AIM. Write out, unchanged, every line in the items below from the one containing "genus: Asplenium" down to the one containing "genus: Hepatica", including both of those lines.

THE DATA.

* * * *

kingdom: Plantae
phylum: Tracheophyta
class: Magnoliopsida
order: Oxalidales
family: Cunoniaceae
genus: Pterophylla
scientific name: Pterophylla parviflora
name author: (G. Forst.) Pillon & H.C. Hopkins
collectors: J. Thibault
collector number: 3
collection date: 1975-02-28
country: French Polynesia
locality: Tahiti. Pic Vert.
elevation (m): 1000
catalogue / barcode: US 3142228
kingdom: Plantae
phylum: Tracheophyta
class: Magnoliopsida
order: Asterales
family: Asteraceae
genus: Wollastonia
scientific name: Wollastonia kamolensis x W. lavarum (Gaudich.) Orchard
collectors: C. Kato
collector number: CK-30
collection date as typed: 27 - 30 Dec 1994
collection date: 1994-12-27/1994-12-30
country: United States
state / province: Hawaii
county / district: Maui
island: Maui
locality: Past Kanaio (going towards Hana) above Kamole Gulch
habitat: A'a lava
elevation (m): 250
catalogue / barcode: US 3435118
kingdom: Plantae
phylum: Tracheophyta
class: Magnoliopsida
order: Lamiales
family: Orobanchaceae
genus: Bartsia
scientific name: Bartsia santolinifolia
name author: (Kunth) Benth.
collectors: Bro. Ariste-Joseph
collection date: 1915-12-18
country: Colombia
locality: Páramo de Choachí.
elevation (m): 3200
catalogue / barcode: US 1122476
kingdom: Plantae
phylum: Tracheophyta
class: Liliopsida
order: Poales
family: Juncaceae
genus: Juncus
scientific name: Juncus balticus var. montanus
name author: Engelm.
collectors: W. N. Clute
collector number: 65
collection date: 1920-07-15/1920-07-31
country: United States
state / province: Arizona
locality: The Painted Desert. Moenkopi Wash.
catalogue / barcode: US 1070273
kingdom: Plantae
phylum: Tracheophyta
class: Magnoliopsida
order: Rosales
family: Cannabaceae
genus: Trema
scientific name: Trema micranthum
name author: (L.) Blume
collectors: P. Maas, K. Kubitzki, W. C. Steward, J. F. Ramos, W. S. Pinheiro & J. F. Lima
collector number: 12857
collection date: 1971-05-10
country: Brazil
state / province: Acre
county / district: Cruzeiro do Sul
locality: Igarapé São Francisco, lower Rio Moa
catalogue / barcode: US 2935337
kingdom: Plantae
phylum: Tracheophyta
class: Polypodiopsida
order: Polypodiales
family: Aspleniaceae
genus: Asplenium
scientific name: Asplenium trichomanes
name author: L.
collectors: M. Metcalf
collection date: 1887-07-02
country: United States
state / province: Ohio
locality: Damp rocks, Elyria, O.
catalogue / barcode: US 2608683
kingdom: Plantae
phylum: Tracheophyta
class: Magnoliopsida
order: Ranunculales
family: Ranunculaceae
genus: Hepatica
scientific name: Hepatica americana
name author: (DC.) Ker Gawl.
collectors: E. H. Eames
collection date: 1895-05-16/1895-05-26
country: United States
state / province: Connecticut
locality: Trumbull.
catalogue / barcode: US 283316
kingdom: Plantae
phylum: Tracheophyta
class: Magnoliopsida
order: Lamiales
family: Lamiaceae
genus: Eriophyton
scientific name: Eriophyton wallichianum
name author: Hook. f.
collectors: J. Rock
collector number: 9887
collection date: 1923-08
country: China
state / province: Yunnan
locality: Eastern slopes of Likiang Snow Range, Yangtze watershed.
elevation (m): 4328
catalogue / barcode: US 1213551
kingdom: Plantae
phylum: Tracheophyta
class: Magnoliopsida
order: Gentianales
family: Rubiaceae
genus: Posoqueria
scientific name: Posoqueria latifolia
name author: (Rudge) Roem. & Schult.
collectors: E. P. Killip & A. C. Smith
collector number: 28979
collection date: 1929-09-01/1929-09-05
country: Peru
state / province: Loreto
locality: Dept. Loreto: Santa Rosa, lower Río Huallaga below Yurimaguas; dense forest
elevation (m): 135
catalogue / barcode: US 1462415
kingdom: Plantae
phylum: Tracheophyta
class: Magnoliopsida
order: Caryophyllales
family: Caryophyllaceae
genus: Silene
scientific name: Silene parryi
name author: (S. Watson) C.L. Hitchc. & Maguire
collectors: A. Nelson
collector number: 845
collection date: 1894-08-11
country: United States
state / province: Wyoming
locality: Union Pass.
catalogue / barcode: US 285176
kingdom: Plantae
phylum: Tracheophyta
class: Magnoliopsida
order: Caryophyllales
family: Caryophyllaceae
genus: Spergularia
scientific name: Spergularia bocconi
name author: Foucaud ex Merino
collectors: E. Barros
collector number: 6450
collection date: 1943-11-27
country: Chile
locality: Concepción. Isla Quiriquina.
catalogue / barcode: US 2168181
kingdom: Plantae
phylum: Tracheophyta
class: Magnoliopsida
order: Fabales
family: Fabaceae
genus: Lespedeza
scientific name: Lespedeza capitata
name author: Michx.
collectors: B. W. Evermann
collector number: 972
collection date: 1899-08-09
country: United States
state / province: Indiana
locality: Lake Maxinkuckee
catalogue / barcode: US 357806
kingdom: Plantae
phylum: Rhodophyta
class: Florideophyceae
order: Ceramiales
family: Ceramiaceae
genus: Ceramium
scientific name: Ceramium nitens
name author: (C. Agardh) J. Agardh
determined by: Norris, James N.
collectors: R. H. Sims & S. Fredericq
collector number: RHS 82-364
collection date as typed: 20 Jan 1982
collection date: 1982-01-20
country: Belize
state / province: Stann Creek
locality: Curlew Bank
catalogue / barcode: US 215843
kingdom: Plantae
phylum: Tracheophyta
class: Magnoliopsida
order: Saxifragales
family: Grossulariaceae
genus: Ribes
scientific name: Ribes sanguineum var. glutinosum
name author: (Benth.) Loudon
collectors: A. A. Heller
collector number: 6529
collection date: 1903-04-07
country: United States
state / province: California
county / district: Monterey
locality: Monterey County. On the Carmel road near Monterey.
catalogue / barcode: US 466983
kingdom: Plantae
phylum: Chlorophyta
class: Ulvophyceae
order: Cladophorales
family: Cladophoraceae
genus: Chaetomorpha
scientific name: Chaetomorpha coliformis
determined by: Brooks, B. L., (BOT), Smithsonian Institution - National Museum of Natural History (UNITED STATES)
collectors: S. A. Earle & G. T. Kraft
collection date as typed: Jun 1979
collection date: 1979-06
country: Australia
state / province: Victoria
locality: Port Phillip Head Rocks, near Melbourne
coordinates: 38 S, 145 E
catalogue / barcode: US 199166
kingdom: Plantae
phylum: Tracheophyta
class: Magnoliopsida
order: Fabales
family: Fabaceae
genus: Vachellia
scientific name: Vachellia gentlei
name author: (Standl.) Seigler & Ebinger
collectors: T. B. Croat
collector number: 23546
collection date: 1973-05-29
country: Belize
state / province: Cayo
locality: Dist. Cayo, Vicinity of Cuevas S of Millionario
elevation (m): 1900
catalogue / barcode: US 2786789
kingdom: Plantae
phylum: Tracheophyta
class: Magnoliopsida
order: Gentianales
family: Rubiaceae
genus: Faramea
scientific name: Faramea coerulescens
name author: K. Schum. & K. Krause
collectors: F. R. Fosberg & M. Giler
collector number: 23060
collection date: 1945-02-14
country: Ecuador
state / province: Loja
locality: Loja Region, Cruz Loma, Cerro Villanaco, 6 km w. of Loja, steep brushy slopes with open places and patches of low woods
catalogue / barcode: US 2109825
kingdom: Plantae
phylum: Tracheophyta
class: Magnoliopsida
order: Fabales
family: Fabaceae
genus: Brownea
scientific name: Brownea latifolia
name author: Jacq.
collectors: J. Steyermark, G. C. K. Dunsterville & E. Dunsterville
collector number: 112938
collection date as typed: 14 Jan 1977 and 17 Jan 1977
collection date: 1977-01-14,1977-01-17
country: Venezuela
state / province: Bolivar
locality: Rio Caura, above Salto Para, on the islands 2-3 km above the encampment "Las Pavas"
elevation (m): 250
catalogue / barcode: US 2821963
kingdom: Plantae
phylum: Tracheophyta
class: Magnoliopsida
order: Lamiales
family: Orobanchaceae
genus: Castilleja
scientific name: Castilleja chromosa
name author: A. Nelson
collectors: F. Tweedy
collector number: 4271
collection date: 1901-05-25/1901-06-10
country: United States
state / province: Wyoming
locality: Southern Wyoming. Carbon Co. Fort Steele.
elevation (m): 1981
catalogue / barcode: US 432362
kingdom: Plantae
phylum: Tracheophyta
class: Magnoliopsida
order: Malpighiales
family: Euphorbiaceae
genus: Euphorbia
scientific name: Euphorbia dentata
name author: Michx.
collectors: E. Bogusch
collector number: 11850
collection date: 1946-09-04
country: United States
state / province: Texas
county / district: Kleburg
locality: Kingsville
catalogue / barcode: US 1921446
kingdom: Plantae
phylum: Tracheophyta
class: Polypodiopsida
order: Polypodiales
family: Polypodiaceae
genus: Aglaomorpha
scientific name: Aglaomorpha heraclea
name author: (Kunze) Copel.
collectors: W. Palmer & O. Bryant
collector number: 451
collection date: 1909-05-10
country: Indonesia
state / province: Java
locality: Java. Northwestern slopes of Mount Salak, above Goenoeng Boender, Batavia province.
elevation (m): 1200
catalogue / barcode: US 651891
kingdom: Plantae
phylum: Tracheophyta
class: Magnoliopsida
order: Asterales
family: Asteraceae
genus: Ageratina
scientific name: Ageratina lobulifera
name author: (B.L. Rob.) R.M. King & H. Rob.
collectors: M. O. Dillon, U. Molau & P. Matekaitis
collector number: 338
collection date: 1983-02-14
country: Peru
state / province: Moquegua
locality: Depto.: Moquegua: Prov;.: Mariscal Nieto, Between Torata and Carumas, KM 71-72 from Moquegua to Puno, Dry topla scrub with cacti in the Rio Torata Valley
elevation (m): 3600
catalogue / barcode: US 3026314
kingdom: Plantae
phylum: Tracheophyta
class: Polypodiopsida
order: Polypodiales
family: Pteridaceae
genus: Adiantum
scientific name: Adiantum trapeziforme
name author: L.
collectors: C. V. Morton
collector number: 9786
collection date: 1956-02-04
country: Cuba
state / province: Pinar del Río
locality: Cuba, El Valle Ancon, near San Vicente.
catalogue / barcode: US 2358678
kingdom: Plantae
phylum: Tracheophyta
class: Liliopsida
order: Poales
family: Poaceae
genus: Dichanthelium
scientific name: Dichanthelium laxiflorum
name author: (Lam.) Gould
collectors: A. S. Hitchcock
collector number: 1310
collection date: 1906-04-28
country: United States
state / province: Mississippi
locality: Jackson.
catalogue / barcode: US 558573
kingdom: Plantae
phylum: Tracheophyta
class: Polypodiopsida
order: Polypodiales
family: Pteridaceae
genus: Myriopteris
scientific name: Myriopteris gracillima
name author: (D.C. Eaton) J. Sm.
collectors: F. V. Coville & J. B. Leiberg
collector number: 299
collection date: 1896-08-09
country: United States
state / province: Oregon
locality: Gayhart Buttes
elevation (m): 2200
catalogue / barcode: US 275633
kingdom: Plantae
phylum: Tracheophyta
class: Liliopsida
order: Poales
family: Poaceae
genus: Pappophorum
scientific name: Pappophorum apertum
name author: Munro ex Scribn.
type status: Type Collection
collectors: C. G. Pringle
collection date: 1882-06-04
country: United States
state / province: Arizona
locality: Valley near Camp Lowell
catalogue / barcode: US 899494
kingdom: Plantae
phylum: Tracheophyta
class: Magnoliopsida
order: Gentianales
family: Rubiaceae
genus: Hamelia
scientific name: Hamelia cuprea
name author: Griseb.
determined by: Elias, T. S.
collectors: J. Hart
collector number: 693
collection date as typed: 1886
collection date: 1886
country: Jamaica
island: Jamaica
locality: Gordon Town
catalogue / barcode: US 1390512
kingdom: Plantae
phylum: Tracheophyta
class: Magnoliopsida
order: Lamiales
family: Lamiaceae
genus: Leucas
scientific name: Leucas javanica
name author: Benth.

* * * *

EXERCISE RESULT.
genus: Asplenium
scientific name: Asplenium trichomanes
name author: L.
collectors: M. Metcalf
collection date: 1887-07-02
country: United States
state / province: Ohio
locality: Damp rocks, Elyria, O.
catalogue / barcode: US 2608683
kingdom: Plantae
phylum: Tracheophyta
class: Magnoliopsida
order: Ranunculales
family: Ranunculaceae
genus: Hepatica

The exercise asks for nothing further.